AchmadNurHidayat.ID — Pemerintah mengusulkan serangkaian insentif fiskal dalam Rancangan Undang-Undang Pusat Finansial Internasional Indonesia (PFII) yang salah satunya memberikan relaksasi Pajak Penghasilan (PPh) badan bagi pelaku usaha dan tenaga ahli di kawasan PFII.
Dalam draf RUU tersebut disebutkan pelaku usaha yang menjalankan kegiatan di sektor keuangan di PFII berpeluang mendapatkan fasilitas pengurangan PPh badan sebesar 100 persen.
Fasilitas PPh yang tercantum meliputi beberapa bentuk: pengurangan PPh badan; pengurangan PPh bagi tenaga ahli; pengecualian sebagai subjek pajak dalam negeri; serta pembebasan pemotongan atau pemungutan.
“Pelaku usaha yang melakukan kegiatan usaha penunjang sektor keuangan di PFII, diberikan fasilitas berupa pengurangan Pajak Penghasilan badan sebesar 100%,” bunyi kutipan dalam dokumen RUU yang menjadi acuan.
Selain pelaku usaha sektor jasa keuangan, draf RUU juga menyatakan pelaku usaha non-sektor keuangan di PFII dapat memperoleh fasilitas pengurangan PPh badan sebesar 100 persen, dengan ketentuan tetap memperhatikan kesepakatan atau konsensus perpajakan internasional.
Lebih lanjut, pembebasan PPh badan hingga 100 persen direncanakan diberikan bagi tenaga ahli berstatus warga negara asing yang bekerja pada pelaku usaha sektor jasa keuangan di PFII. Fasilitas ini berlaku sejak tenaga ahli tersebut mulai bekerja pada pelaku usaha di kawasan PFII.

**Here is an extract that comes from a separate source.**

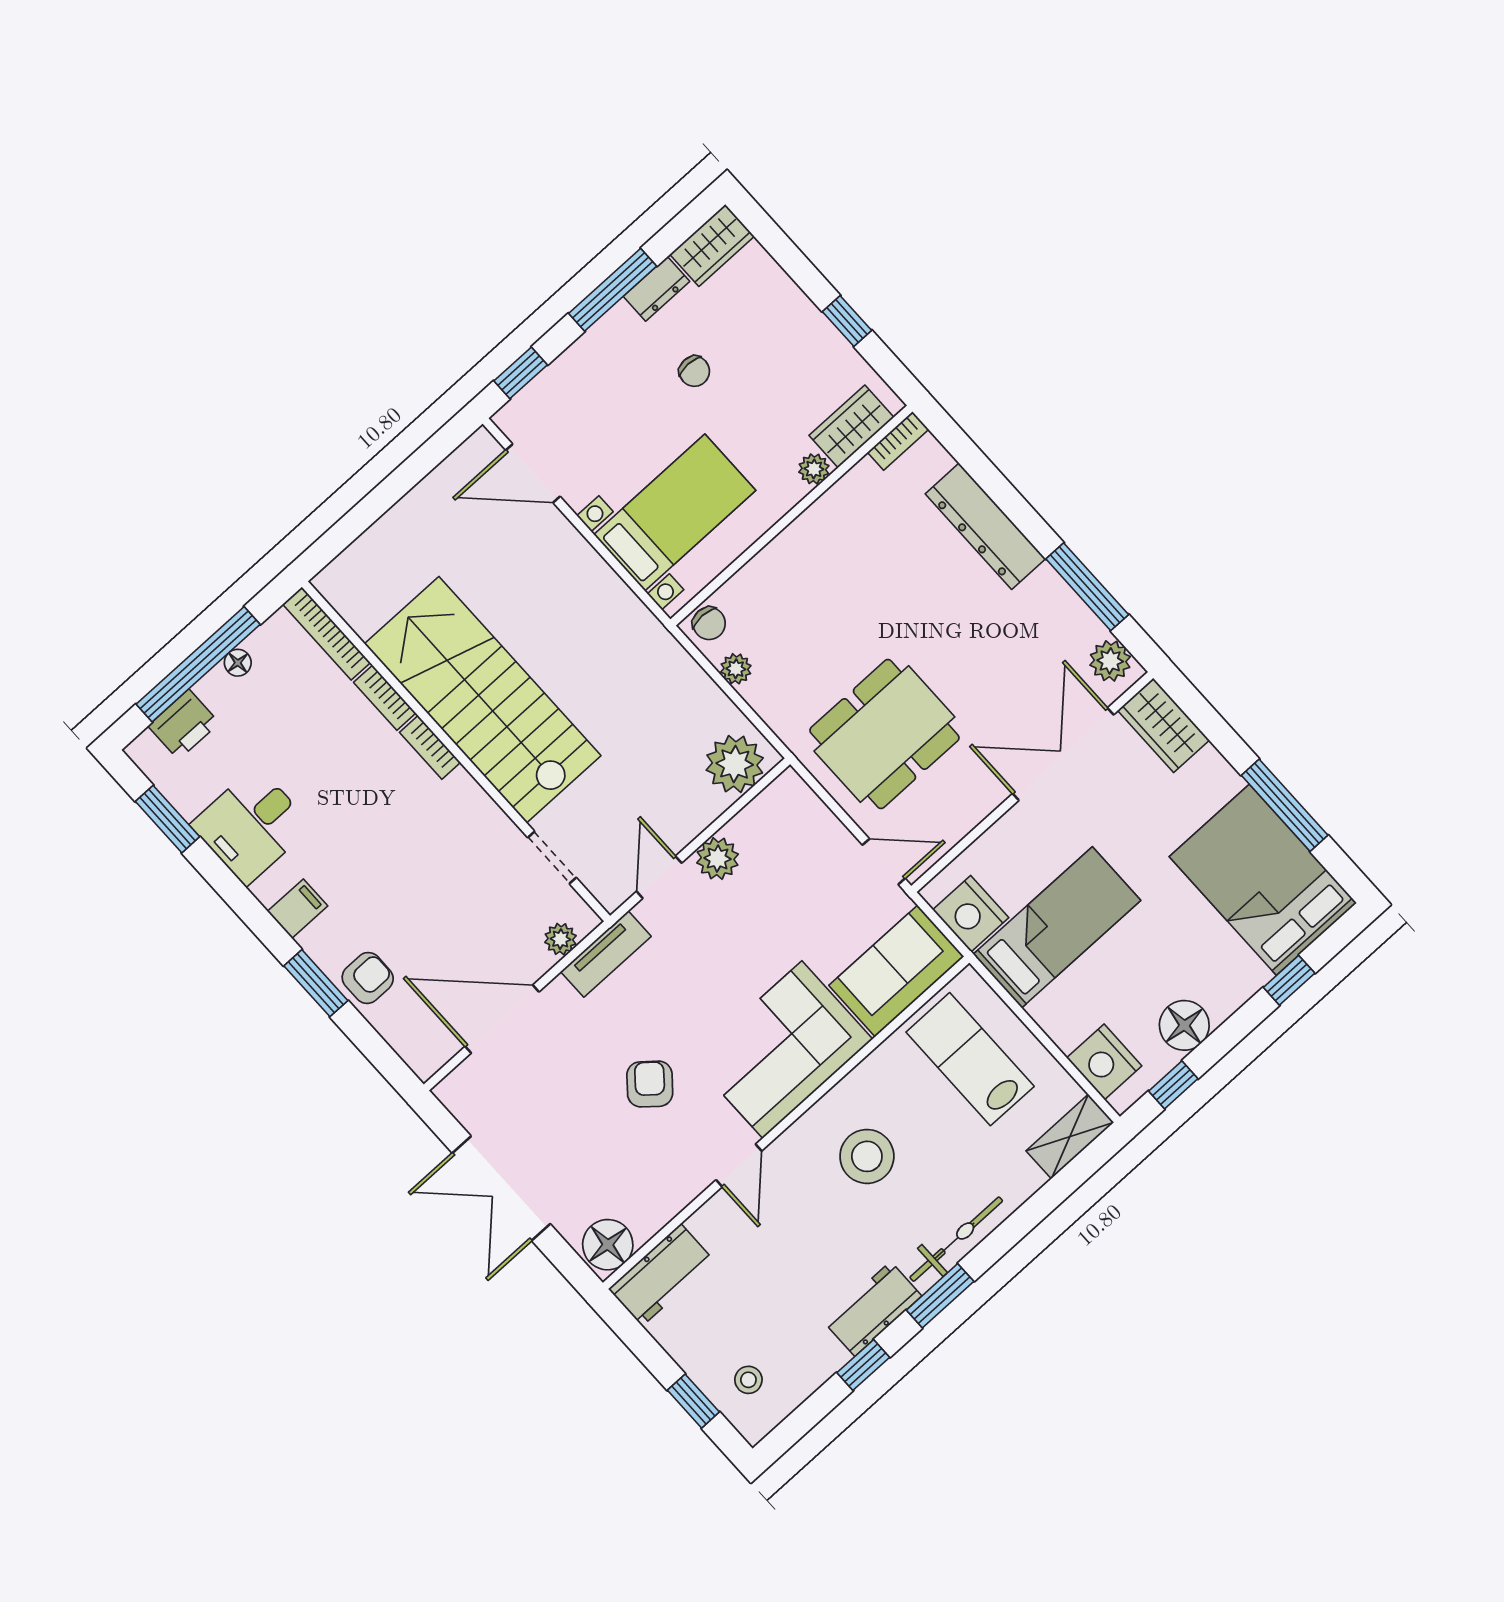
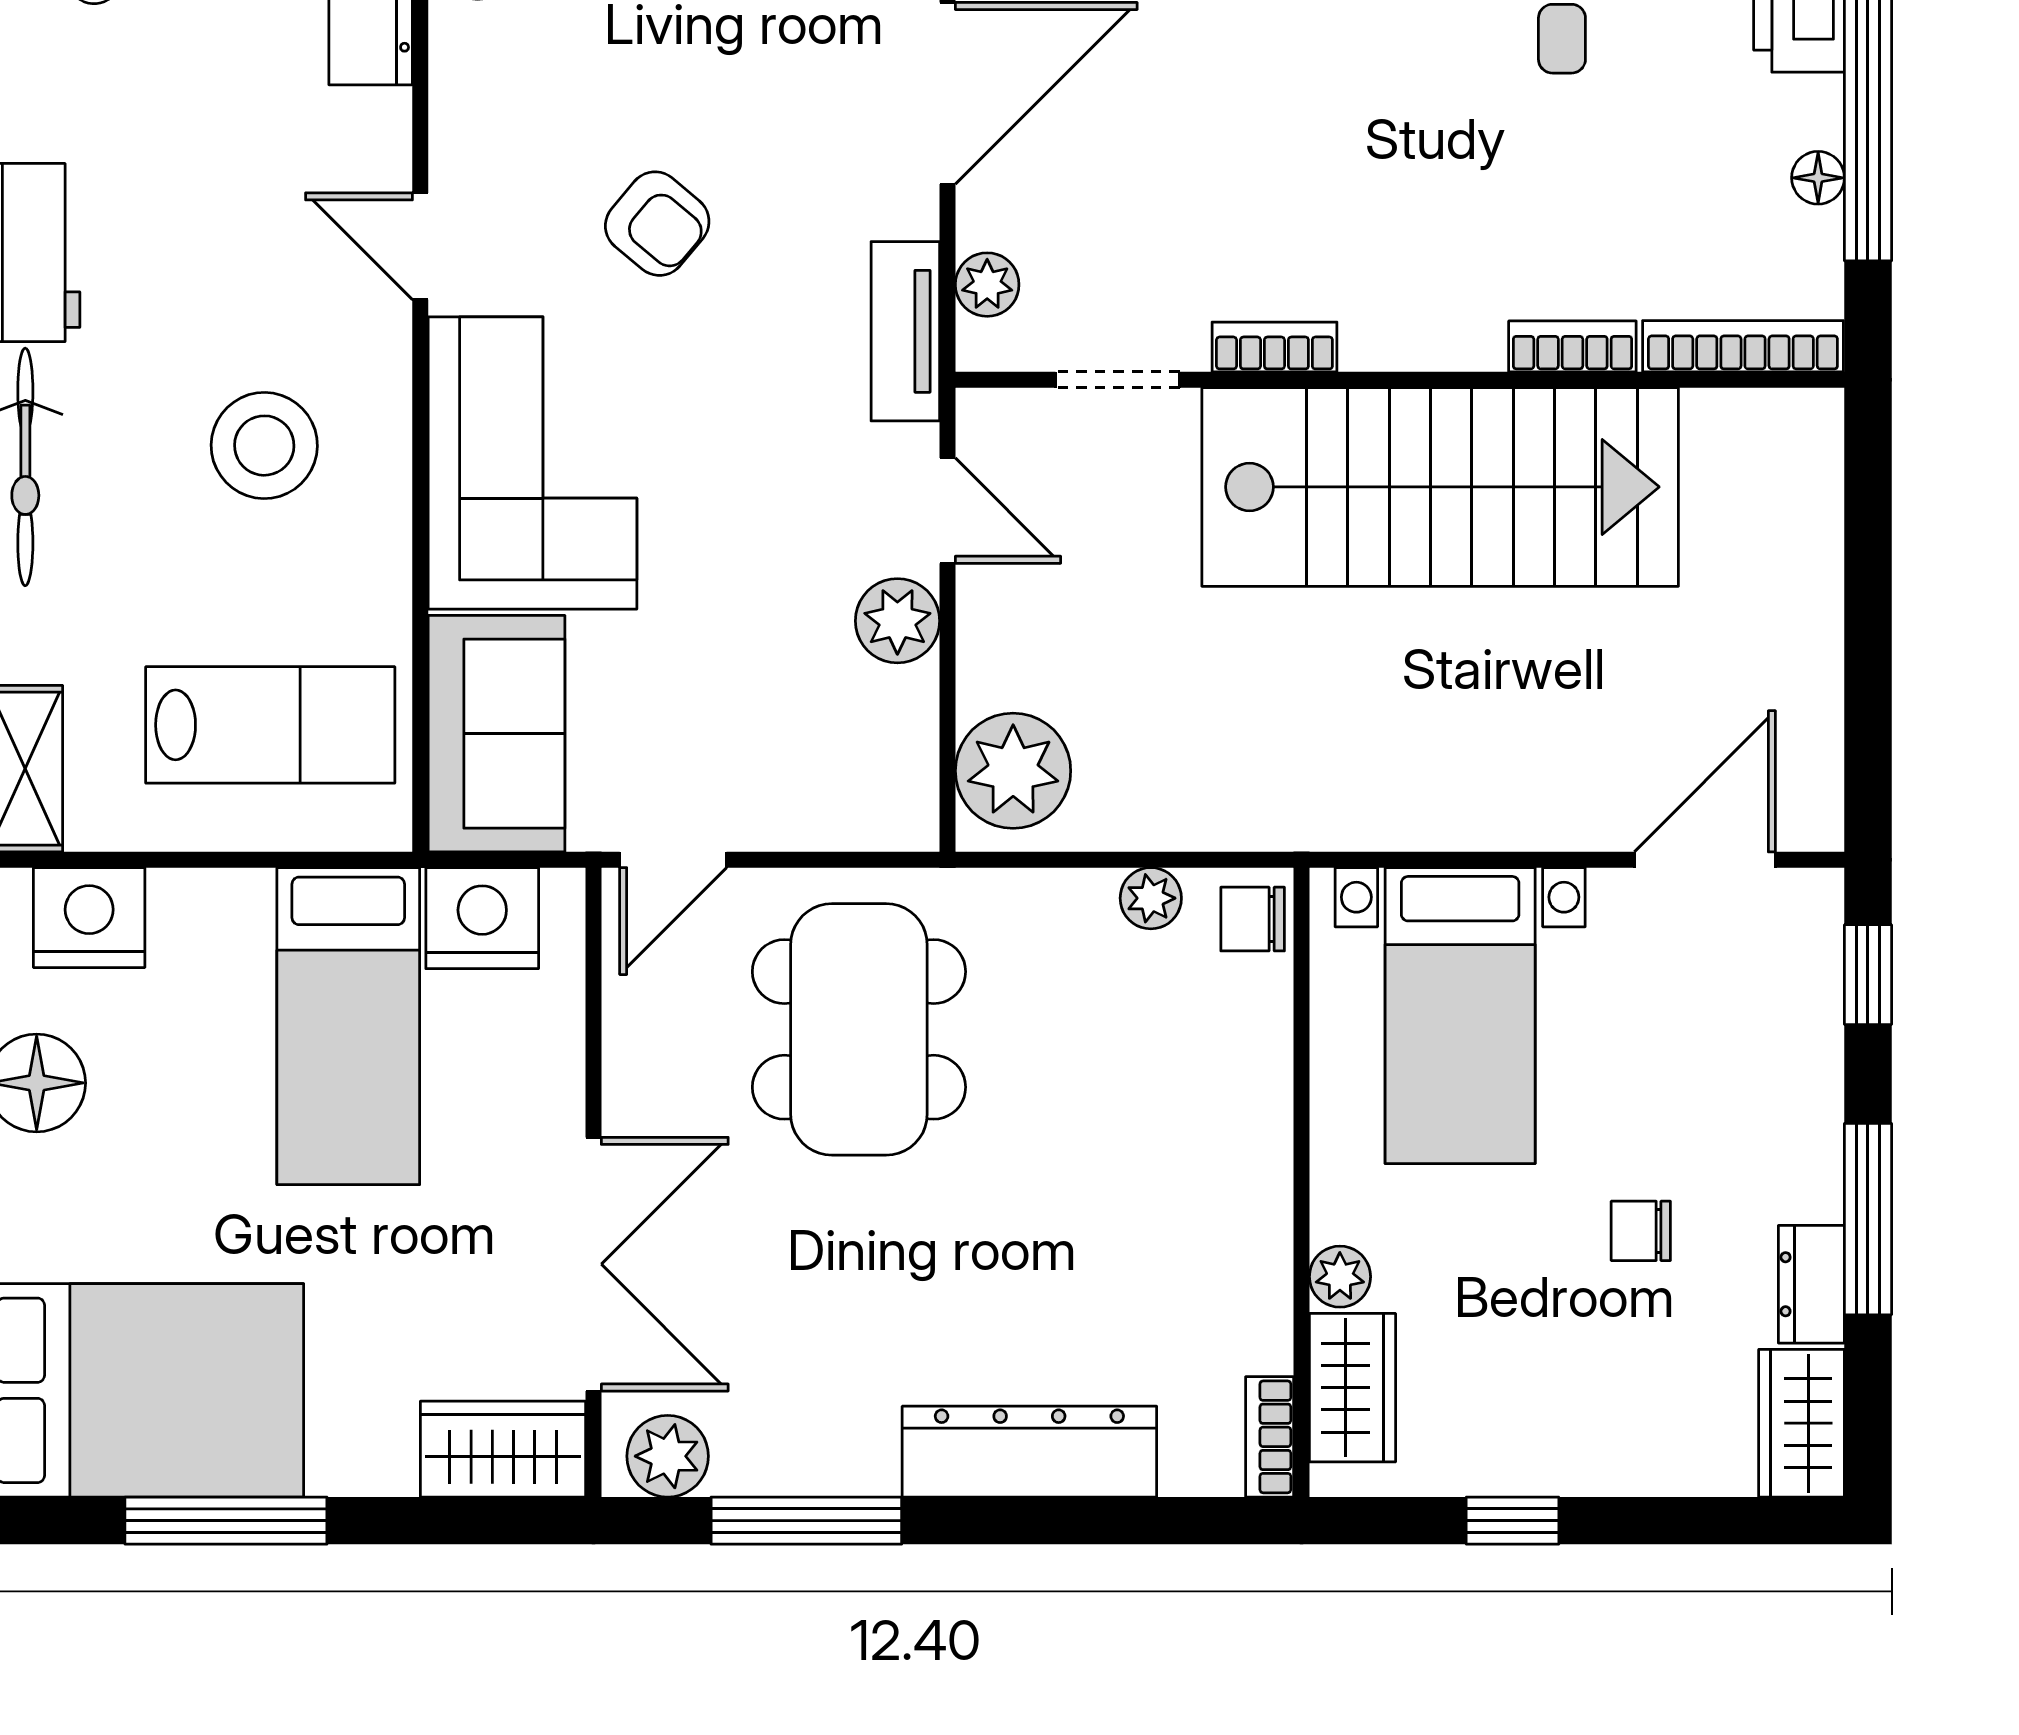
bookcase: (430, 747) -> (1274, 347), moved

RUU juga mengatur pengecualian status sebagai subjek pajak dalam negeri bagi warga negara asing yang memperoleh fasilitas golden visa di PFII selama masa berlaku visa tersebut.
Selain itu, terdapat ketentuan pembebasan pemotongan atau pemungutan terkait penghasilan yang berasal dari investasi di PFII yang diterima atau diperoleh subjek pajak luar negeri.